Pensemos en que ese ejercicio político se rige por un principio rector: construir una sociedad donde la igualdad sea su característica distintiva. Si el rezago principal de los gobiernos emanados de la post-revolución, en sus varias etapas, es no haber reducido en forma sustantiva las diferencias en el acceso a las oportunidades y a la distribución equitativa de la riqueza producida como país, la postulación de ese principio inspirador no encontraría planteamientos que lo confronten. ¿Quién podría oponerse públicamente a ello, si acaso alguien lo hiciera en privado o en lo personal? La cuestión es la misma que campea a lo largo de la trayectoria del Estado de bienestar y las propuestas para acceder democráticamente al ejercicio del poder público: ¿cómo?, ¿de qué forma se podría lograr ese objetivo de la mejor manera?

El populismo imperante extrae y potencia su narrativa y sus propuestas de esa idea de justicia en lo social, sobre la base de confrontar y de excluir, no de amalgamar y armonizar. La escisión de la sociedad en dos polos excluyentes se erige como el sustrato y aliento político para presentar a la ciudadanía y desde el poder, la opción para que se le refrende o prolongue en la conducción de las funciones estatales. No hay auténtica voluntad de convivir políticamente entre la diversidad. Tal vez en la retórica, que cada día suena más hueca, pero no en la realidad. Aquí lo creíble es el discurso de que sólo caben en la Nación quienes son partidarios y leales al proyecto o se pliegan -en su caso- a lo que postula.

El momento presente es delicado. Hay demasiado en las decisiones de hoy para el futuro inmediato. Todo es el 2024.

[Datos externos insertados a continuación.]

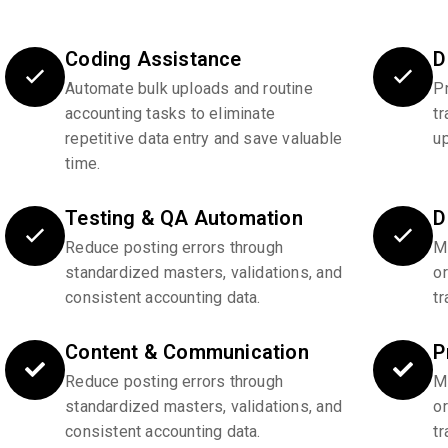
Coding Assistance
D
Automate bulk uploads and routine
P
accounting tasks to eliminate
tr
repetitive data entry and save valuable
u
time.
Testing & QA Automation
D
Reduce posting errors through
Ma
standardized masters, validations, and
o
consistent accounting data.
tr
Content & Communication
P
Reduce posting errors through
Ma
standardized masters, validations, and
o
consistent accounting data.
tr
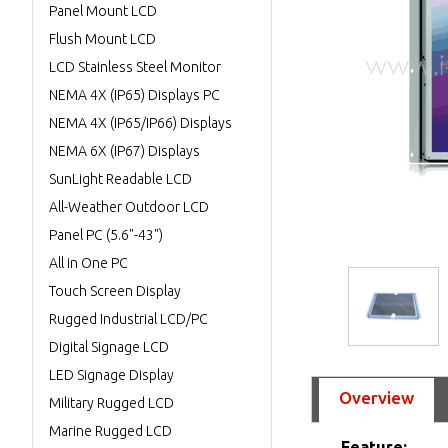
Panel Mount LCD
Flush Mount LCD
LCD Stainless Steel Monitor
NEMA 4X (IP65) Displays PC
NEMA 4X (IP65/IP66) Displays
NEMA 6X (IP67) Displays
SunLight Readable LCD
All-Weather Outdoor LCD
Panel PC (5.6"-43")
All in One PC
Touch Screen Display
Rugged Industrial LCD/PC
Digital Signage LCD
LED Signage Display
Overview
Military Rugged LCD
Marine Rugged LCD
Feature:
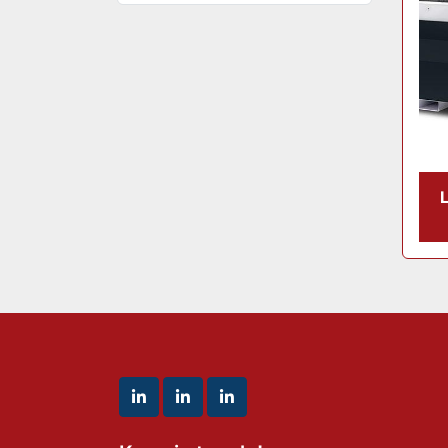
linkedin
linkedin
linkedin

La pobreza ha crecido, el sistema de salud ha retrocedido, la educación -como gran igualador social- languidece entre la ineptitud y el abandono, la corrupción denunciada y rampante, la economía estancada y en la falta de certidumbre y la inseguridad como preocupación mayor. Si la Nación se ve al espejo, eso es lo que aparece y domina. El reflejo no es agradable. Las distorsiones de la realidad son necesarias para el poderoso.

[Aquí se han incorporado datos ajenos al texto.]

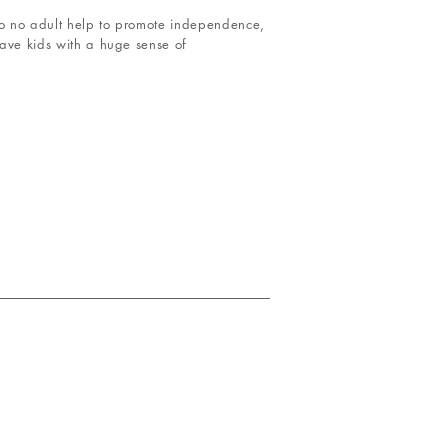
 to no adult help to promote independence,
eave kids with a huge sense of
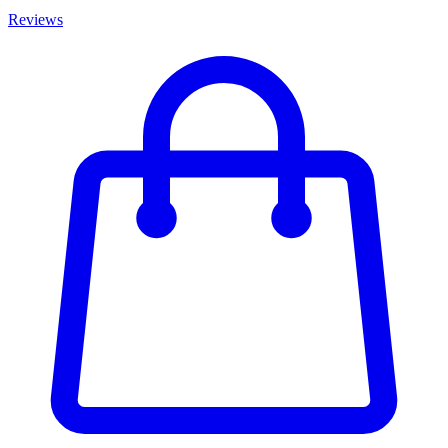
Reviews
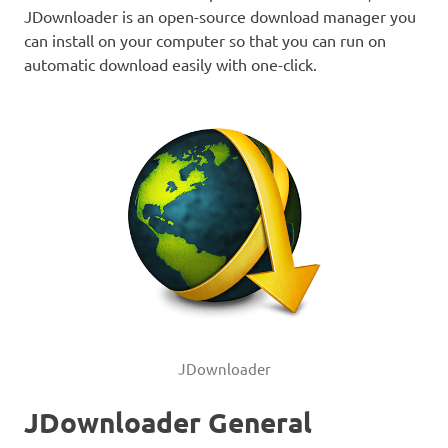
JDownloader is an open-source download manager you
can install on your computer so that you can run on
automatic download easily with one-click.
JDownloader
JDownloader General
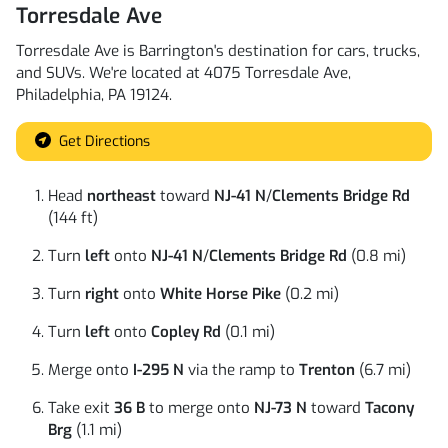
Torresdale Ave
Torresdale Ave
is
Barrington
's destination for
cars
,
trucks
,
and
SUVs
. We're located at
4075 Torresdale Ave
,
Philadelphia
,
PA
19124
.
Get Directions
Head
northeast
toward
NJ-41 N
/
Clements Bridge Rd
(144 ft)
Turn
left
onto
NJ-41 N
/
Clements Bridge Rd
(0.8 mi)
Turn
right
onto
White Horse Pike
(0.2 mi)
Turn
left
onto
Copley Rd
(0.1 mi)
Merge onto
I-295 N
via the ramp to
Trenton
(6.7 mi)
Take exit
36 B
to merge onto
NJ-73 N
toward
Tacony
Brg
(1.1 mi)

Ante el fracaso en la ofrecida recuperación de la seguridad pública -¿recuerdan los plazos sucesivos autoimpuestos y sus licencias para modificarlos?-, no se hace la evaluación objetiva, sino que se propone prorrogar la directriz de la “mano dura necesaria” y un Ejército policial. Hay que distorsionar la realidad.

Ante el impulso de la pluralidad de la sociedad por una opción electoral viable en un sistema de partidos en crisis, se busca el eslabón más débil para desmoralizar. Hay que distorsionar la imagen de la trayectoria del contrapeso factible, e incluso descarrilarla.

¿País de una sola voluntad con derechos restringidos o sociedad plural con libertades? No hay que dudar. No es tiempo de timoratos.